Record Headers in Stream Aggregate

Records to a topic is produced with a header which helps in identifying the type of message and is useful in some business processing.

    ProducerRecord<String, String> producerRecord = new ProducerRecord<>(topic, key, msg);
	producerRecord.headers().add("headerkey", type.getBytes(StandardCharsets.UTF_8));
	producer.send(producerRecord);

With help of Processor API’s I am able to read the headers, but my application has streams which does the aggregation and other processing.

streamsBuilder.stream("topic", Consumed.with(Serdes.String(), Serdes.String()))
				.process(() -> new Processor(), "stateStore"); // Able to read the header inside Processor class.

Is there a way that we could read the record headers in stream.aggregate() function of Kafka.

The requirement is to read the headers for further processing

stream.aggregate(String::new, (key, value, aggregated) -> aggregateValues(value, aggregated),
             Materialized.with(Serdes.String(), Serdes.String())) // **Header value is required here**

Hi @ArthanarisamyA ,

There’s no way to read headers in the DSL aggregate method. I suggest putting your aggregation into a custom processor or using process to map your record to a new object containing the headers. With the latter approach, if I understood your requirements correctly, you could use a filter to drop records you don’t want to aggregate.

HTH,
Bill

1 Like

Hi @bbejeck,

Thanks for your time and reply and yes, your understanding is right. There could possibly be other records which may need not to participate in consolidation and those records needs to be filtered out.

Considering your suggestion to use custom processor for aggregation, would you please help me to understand better.
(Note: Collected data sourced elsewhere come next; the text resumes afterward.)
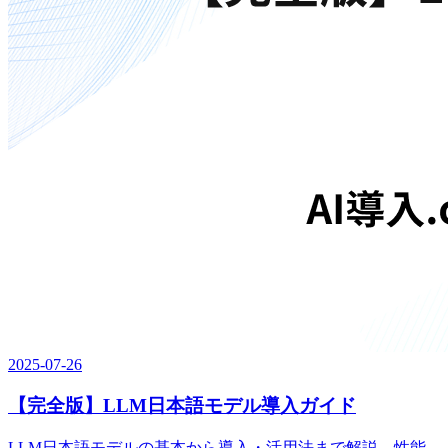
2025-07-26
【完全版】LLM日本語モデル導入ガイド
LLM日本語モデルの基本から導入・活用法まで解説。性能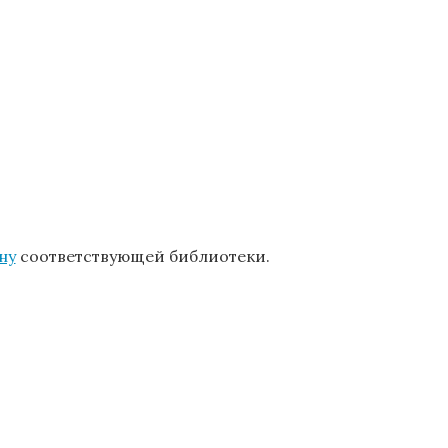
ну
соответствующей библиотеки.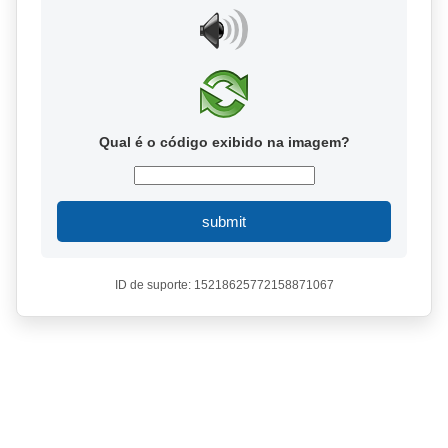
Qual é o código exibido na imagem?
submit
ID de suporte: 15218625772158871067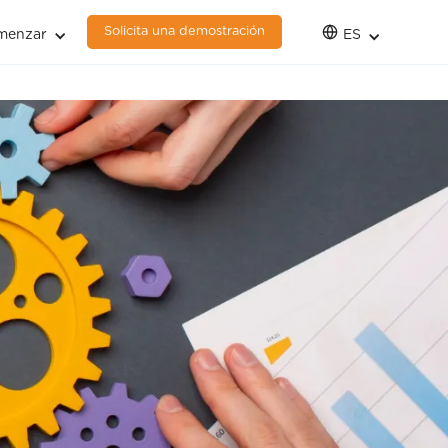
Solicita una demostración
menzar
ES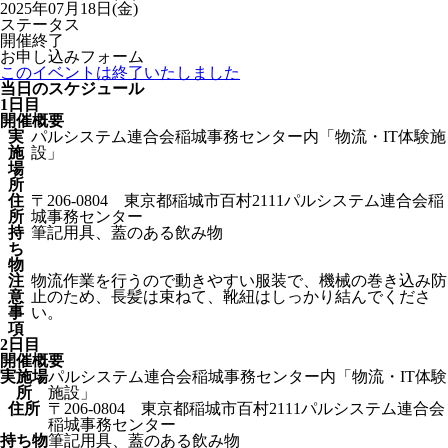
2025年07月18日(金)
ステータス
開催終了
お申し込みフォーム
このイベントは終了いたしました
当日のスケジュール
1日目
開催概要
実
パルシステム連合会稲城事務センター内「物流・IT体験施
施
設」
場
所
住
〒206-0804 東京都稲城市百村2111パルシステム連合会稲
所
城事務センター
持
筆記用具、蓋のある飲み物
ち
物
注
物流作業を行うので動きやすい服装で、機械の巻き込み防
意
止のため、長髪は束ねて、靴紐はしっかり結んでくださ
事
い。
項
2日目
開催概要
実施場
パルシステム連合会稲城事務センター内「物流・IT体験
所
施設」
住所
〒206-0804 東京都稲城市百村2111パルシステム連合会
稲城事務センター
持ち物
筆記用具、蓋のある飲み物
My understanding is that the Custom Processor process(Record<String, String> record) method gives only the current record for processing.
Where as aggregate(key, currVal, aggregatedVal) method provides us, key, current record and previous aggregated value once it is grouped by key.

Hi @ArthanarisamyA ,

Great question - here are the steps you’ll need to take:

  1. Add a state store to the topology and processor,
  2. Do the lookup from the store by key and perform the aggregation with the current value
  3. Put the updated aggregation back into the store.

This is more or less the same procedure used by the DSL.
-Bill

Thanks @bbejeck

I have been thinking of the same approach just that I was curious to know if there are any other better alternatives to handle it.